What is required: All entries below are to be retyped in full, precisely as they appear.

Data extract:
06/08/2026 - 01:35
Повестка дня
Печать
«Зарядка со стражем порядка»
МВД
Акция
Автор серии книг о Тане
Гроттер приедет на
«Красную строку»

Task result:
06/08/2026 - 01:35
Повестка дня
Печать
«Зарядка со стражем порядка»
МВД
Акция
Автор серии книг о Тане
Гроттер приедет на
«Красную строку»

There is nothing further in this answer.